### Ziel A:
Wie viele Personen werden laut der Rede zum Bürgerrat ausgelost, und ab welchem Alter dürfen sie mitmachen?
### Ziel B:
Schreib die Rede zum Bürgerrat nach ihrem letzten Satz weiter.

== Auszug ==

Rede von Gökay Akbulut,

Sehr geehrte Frau Präsidentin! Liebe Kolleginnen und Kollegen! Mit der Einsetzung eines Bürgerrates auf Bundesebene wird ein neuer Weg eingeschlagen. 160 zufällig ausgeloste Personen ab 16 Jahren bekommen die Chance, bei einem Bürgerrat mitzumachen und Politik mitzugestalten. Zwischen den Bundestagswahlen haben Bürger/-innen bisher kaum Möglichkeiten, auf das politische Geschehen auf Bundesebene unmittelbar Einfluss zu nehmen. Lediglich über eine Petition können sie Themen an den Bundestag herantragen.

Als Linksfraktion haben wir in der Vergangenheit beantragt, direktdemokratische Elemente wie Volksabstimmungen auf Bundesebene einzuführen. Damals gab es die AfD noch gar nicht.

===
== Daten ==

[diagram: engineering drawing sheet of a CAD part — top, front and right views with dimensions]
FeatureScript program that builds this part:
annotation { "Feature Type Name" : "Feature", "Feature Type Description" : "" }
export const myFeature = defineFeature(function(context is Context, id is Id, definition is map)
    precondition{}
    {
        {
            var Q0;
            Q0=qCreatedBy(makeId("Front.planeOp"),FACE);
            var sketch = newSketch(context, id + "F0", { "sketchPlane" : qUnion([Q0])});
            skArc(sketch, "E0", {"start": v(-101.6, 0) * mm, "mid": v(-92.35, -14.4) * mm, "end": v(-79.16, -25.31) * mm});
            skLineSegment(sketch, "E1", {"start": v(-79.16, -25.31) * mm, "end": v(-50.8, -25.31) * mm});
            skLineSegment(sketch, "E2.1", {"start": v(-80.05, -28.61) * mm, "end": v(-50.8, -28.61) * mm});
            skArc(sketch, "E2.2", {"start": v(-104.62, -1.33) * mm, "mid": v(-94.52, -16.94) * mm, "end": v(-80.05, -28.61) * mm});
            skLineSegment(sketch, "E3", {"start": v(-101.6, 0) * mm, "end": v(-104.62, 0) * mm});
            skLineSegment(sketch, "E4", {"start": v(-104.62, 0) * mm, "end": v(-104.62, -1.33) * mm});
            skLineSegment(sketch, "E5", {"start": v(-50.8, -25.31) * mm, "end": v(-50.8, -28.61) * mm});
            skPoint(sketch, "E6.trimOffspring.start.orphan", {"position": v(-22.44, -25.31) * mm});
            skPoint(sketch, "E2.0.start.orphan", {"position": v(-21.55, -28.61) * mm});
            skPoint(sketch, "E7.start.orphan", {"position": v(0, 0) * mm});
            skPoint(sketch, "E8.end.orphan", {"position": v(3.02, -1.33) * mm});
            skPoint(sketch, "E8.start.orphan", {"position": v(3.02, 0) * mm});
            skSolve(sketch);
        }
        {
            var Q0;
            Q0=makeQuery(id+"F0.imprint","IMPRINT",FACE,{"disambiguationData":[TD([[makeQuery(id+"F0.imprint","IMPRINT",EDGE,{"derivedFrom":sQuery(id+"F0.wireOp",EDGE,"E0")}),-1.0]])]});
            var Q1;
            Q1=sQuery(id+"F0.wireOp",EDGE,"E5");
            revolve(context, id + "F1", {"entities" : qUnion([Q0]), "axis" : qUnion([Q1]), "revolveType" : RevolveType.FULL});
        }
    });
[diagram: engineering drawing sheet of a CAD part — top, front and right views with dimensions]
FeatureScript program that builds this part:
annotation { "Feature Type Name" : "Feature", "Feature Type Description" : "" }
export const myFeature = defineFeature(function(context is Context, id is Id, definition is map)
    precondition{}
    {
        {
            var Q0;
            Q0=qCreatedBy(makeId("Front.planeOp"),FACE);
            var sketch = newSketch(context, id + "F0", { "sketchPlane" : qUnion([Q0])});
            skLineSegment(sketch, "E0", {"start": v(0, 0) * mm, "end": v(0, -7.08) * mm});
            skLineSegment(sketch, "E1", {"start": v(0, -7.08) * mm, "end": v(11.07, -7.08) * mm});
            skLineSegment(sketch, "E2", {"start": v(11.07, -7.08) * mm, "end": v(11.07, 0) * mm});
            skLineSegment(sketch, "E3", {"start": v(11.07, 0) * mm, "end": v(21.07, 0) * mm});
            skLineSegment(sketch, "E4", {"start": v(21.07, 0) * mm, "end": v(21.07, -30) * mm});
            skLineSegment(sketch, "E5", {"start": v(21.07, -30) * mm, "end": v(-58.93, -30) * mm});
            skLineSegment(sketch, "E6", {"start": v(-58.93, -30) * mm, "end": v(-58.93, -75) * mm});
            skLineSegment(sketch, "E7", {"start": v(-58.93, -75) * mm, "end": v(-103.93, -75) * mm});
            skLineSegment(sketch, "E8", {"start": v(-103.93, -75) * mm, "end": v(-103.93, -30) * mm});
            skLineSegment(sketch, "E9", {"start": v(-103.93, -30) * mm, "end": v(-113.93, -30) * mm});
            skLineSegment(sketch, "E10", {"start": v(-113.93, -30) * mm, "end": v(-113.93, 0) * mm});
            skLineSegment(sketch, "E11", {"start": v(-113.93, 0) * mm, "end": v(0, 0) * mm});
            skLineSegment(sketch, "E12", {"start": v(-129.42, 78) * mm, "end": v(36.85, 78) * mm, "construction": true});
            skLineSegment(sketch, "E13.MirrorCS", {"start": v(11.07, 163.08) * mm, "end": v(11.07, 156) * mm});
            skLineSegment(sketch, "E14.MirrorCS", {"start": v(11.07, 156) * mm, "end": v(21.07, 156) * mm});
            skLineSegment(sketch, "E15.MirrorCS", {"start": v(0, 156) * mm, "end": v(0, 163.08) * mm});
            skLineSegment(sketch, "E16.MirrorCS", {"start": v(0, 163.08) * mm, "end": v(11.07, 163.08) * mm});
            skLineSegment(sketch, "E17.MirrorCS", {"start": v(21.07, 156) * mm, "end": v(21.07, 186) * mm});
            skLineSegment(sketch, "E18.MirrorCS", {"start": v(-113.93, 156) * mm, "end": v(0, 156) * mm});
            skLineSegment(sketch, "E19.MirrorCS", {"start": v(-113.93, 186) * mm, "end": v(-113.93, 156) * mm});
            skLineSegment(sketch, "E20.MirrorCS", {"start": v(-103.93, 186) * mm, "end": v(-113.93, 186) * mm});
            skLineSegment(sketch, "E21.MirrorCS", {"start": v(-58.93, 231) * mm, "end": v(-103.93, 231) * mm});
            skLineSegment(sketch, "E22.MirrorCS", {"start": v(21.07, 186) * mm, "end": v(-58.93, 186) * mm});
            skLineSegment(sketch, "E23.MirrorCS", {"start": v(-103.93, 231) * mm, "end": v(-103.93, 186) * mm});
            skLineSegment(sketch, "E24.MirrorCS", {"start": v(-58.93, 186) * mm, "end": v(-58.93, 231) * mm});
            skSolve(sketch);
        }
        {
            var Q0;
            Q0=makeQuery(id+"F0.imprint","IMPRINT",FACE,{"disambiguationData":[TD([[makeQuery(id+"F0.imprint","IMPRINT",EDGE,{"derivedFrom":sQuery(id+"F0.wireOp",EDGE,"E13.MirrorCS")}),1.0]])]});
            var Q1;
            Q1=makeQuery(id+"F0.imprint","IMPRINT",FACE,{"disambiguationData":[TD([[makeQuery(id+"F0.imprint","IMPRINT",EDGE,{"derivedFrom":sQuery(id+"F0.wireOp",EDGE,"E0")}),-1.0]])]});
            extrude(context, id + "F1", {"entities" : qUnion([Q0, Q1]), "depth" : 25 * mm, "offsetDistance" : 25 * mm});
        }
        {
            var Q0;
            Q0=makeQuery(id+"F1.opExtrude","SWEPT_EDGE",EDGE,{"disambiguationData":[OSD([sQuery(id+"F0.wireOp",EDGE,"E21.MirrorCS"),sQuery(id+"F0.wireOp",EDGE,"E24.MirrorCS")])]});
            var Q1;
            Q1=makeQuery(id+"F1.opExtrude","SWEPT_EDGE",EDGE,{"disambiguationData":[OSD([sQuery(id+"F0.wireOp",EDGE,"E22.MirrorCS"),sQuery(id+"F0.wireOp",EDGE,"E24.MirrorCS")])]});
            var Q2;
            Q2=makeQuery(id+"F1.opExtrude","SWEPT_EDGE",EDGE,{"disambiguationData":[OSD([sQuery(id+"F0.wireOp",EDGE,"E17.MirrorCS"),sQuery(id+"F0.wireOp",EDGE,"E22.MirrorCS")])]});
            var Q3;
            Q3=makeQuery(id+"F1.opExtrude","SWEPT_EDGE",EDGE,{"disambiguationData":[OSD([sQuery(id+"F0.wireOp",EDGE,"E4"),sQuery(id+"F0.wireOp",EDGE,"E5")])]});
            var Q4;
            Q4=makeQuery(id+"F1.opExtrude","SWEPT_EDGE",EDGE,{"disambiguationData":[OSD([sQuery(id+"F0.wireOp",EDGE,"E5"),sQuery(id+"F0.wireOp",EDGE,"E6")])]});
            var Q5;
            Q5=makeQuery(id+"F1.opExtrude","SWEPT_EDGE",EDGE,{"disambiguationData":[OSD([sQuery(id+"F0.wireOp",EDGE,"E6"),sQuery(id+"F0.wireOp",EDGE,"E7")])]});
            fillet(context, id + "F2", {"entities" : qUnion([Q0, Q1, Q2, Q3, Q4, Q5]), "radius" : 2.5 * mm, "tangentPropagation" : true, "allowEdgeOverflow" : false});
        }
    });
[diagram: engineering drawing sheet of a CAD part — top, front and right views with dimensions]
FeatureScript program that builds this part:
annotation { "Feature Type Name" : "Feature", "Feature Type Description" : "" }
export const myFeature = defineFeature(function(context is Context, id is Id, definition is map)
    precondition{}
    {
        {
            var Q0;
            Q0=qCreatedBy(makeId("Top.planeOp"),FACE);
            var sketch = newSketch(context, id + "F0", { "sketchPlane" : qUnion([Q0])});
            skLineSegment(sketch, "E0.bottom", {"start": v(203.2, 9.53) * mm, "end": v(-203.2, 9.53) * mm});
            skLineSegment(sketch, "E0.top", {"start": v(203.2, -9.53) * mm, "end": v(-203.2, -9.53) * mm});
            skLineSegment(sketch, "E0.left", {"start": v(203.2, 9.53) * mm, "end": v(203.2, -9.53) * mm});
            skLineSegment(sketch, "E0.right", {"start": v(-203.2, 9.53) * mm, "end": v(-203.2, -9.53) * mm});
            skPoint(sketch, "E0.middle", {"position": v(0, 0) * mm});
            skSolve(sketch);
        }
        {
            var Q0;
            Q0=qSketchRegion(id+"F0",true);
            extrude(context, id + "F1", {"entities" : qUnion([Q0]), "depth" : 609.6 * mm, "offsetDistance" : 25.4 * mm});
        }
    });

===

### Ergebnis A:
160 zufällig ausgeloste Personen ab 16 Jahren.

### Ergebnis B:
(Matthias W. Birkwald [DIE LINKE]: So ist das!)

Leider hatte unser Antrag keine Mehrheit gefunden. Wir begrüßen es daher, dass mit dem Bürgerrat endlich ein neues Instrument geschaffen wird. In den letzten Monaten haben wir fraktionsübergreifend intensiv über die Details zur Gestaltung und vor allem zum Thema dieses Bürgerrates verhandelt. Die Themenfindung war jedoch nicht einfach. Aus unserer Sicht wäre es besser gewesen, aus den Themen des Petitionsausschusses eine Auswahl zu treffen.

(Beifall bei der LINKEN)

Als Linksfraktion haben wir das Thema Verkehrspolitik vorgeschlagen. Ich nenne nur beispielhaft: Tempolimit, Elektromobilität oder auch die Verkehrswende. Das sind Themen, die die Menschen täglich bewegen.

(Dr. Götz Frömming [AfD]: Noch nicht mal die Themen lässt man die Bürger aussuchen!)

Da besteht die Chance, mit dem teilweise festgefahrenen gesellschaftlichen Dialog besser umzugehen und in der Verkehrspolitik voranzukommen.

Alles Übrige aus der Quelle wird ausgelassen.